In 1971, he was awarded a medal by the College de France in Paris for "appreciation of your uncommon contributions to French culture." In 1972, he accepted a commission from UNESCO to prepare a worldwide study of university teaching of linguistics.
Throughout his career, Sebeok contributed to and edited numerous scholarly publications, including Semiotica (journal of the International Association of Semiotic Studies), The Journal of American Folklore, Encyclopedic Dictionary of Semiotics, The Semiotic Web (Yearbook of Semiotics), numerous IU-based publications in Uralic and Altaic Series and Semiotics and Toronto Studies in Semiotics.
Among his many honors, he received the Distinguished Service Award of the American Anthropological Association, IU's President's Medal of Excellence, Honorary Membership in the Hungarian Academy of Sciences and Domus Hungarica Scientiarum (Artium Prize) from the Hungarian Academy of Sciences.
Memorial services will be announced at a later date.

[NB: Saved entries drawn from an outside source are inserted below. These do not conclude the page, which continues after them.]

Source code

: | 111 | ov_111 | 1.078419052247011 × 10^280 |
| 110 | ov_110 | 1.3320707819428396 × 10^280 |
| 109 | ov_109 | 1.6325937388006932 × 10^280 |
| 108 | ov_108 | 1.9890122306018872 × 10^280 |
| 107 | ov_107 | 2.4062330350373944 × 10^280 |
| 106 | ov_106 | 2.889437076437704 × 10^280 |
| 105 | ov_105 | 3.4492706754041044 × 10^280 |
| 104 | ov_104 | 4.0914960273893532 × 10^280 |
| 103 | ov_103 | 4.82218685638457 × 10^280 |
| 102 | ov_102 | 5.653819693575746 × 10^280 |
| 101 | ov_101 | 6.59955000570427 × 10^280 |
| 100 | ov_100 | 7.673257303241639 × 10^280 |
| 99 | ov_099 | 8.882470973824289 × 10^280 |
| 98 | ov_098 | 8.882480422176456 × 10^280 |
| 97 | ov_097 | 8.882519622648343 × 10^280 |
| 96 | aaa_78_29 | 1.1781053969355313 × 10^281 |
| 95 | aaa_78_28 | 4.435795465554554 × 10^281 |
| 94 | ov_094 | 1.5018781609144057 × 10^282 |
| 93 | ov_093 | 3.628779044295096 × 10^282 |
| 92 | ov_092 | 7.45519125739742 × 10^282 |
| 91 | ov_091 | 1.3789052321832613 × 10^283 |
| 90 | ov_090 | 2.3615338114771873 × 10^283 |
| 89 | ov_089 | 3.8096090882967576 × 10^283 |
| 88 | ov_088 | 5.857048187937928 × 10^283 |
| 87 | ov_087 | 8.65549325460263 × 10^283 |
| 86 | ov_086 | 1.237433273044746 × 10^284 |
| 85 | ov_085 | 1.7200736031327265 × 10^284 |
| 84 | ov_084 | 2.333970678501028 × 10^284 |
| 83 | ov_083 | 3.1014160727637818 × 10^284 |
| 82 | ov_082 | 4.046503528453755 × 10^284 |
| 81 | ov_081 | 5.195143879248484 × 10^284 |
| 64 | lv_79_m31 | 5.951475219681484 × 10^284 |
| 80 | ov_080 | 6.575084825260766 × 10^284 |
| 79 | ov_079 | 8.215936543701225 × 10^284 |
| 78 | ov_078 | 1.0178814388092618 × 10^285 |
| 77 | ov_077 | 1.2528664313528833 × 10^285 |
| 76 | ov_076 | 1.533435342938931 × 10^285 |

Memorial contributions may be made to the University of Chicago, Office of College Development, Harper Memorial Library, Room HM586, 1116 E. 59th St., Chicago, Ill., 60637. Checks may be written to The University of Chicago and should be designated for the Undergraduate Endowment Scholarship Fund (in memory of Thomas A. Sebeok, AB41).
SLIS NOTE:
Thomas Sebeok, Distinguished Professor emeritus of linguistics and semiotics, was named a senior fellow at SLIS in the year 2000. Sebeok was chair emeritus of the Research Center for Language and Semiotic Studies, and professor emeritus of anthropology, folklore, and Uralic and Altaic studies. His research interests included topics in general and applied semiotics, among them the relationship between semiotics and cognitive science.